Another nutrient that has a positive influence on varicose veins and venous insufficiency is rutin. This is a bioflavonoid found in citrus rinds, asparagus and buckwheat. It is also available in supplemental form (often called rutosides).
Not only does it shore up the walls of your veins, it also reduces the pain and swelling associated with varicose veins. About 1,500 mg daily seems to do the trick.
I also recommend horse chestnut extract. It is not as well studied, but it appears to promote normal tone of the vein wall, which can reduce leakage and swelling in the lower legs. The most common dosage is 300 mg twice daily.

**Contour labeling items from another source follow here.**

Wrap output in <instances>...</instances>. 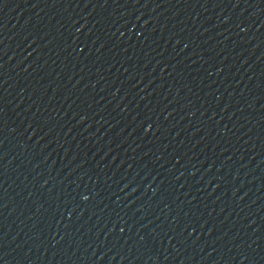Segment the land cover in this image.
I'll return each instance as SVG.
<instances>
[{
    "label": "water",
    "instance_id": "obj_1",
    "mask_svg": "<svg viewBox=\"0 0 264 264\" xmlns=\"http://www.w3.org/2000/svg\"><path fill=\"white\" fill-rule=\"evenodd\" d=\"M0 264H264V0H0Z\"/></svg>",
    "mask_w": 264,
    "mask_h": 264
}]
</instances>
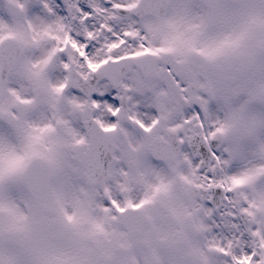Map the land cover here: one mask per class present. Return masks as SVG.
<instances>
[{
	"label": "snow or ice",
	"instance_id": "obj_1",
	"mask_svg": "<svg viewBox=\"0 0 264 264\" xmlns=\"http://www.w3.org/2000/svg\"><path fill=\"white\" fill-rule=\"evenodd\" d=\"M0 264H264V0H0Z\"/></svg>",
	"mask_w": 264,
	"mask_h": 264
}]
</instances>
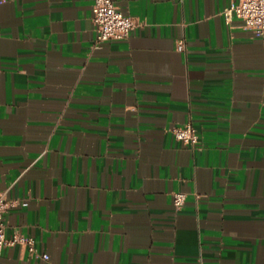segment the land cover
I'll return each mask as SVG.
<instances>
[{
	"label": "crops",
	"instance_id": "0c3cea01",
	"mask_svg": "<svg viewBox=\"0 0 264 264\" xmlns=\"http://www.w3.org/2000/svg\"><path fill=\"white\" fill-rule=\"evenodd\" d=\"M114 1L144 26L95 45L94 0H0L6 235L49 254L0 264H264V39L236 0Z\"/></svg>",
	"mask_w": 264,
	"mask_h": 264
},
{
	"label": "built area",
	"instance_id": "2783aa9c",
	"mask_svg": "<svg viewBox=\"0 0 264 264\" xmlns=\"http://www.w3.org/2000/svg\"><path fill=\"white\" fill-rule=\"evenodd\" d=\"M93 24L96 31L95 45L105 41L127 40L137 26H144L133 16L125 15L121 7L114 0H94L93 2ZM228 21L235 15L241 18L248 28L252 29L256 36L264 39V0H236L224 10ZM178 48H185V41L179 40ZM176 139L195 146L199 141V132L191 122L172 127ZM185 193L177 191L173 200L176 206H181L185 200ZM10 201L0 196V253L9 244H21L33 255L49 259L46 252L39 253L35 246L34 236L16 231L11 237L6 235V224L4 214Z\"/></svg>",
	"mask_w": 264,
	"mask_h": 264
}]
</instances>
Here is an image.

Chang SL, et al. Association of Varicose Veins With Incident Venous Thromboembolism and Peripheral Artery Disease. JAMA.2018 Feb 27;319(8):807-817.
Lim CS, et al. Graduated compression stockings. CMAJ. 2014 Jul 8; 186(10): E391–E398.
Belcaro G, et al. Improvements of Venous Tone with Pycnogenol in Chronic Venous Insufficiency: An Ex Vivo Study on Venous Segments. Int J Angiol. 2014 Mar; 23(1): 47–52.
Cesarone MR, et al. HR, 0-(beta-hydroxyethyl)-rutosides, in comparison with diosmin+hesperidin in chronic venous insufficiency and venous microangiopathy: an independent, prospective, comparative registry study. Angiology.2005 Jan-Feb;56(1):1-8.
Pittler MH,et al. Horse chestnut seed extract for chronic venous insufficiency. Cochrane Database Syst Rev.2012 Nov 14;11:CD003230.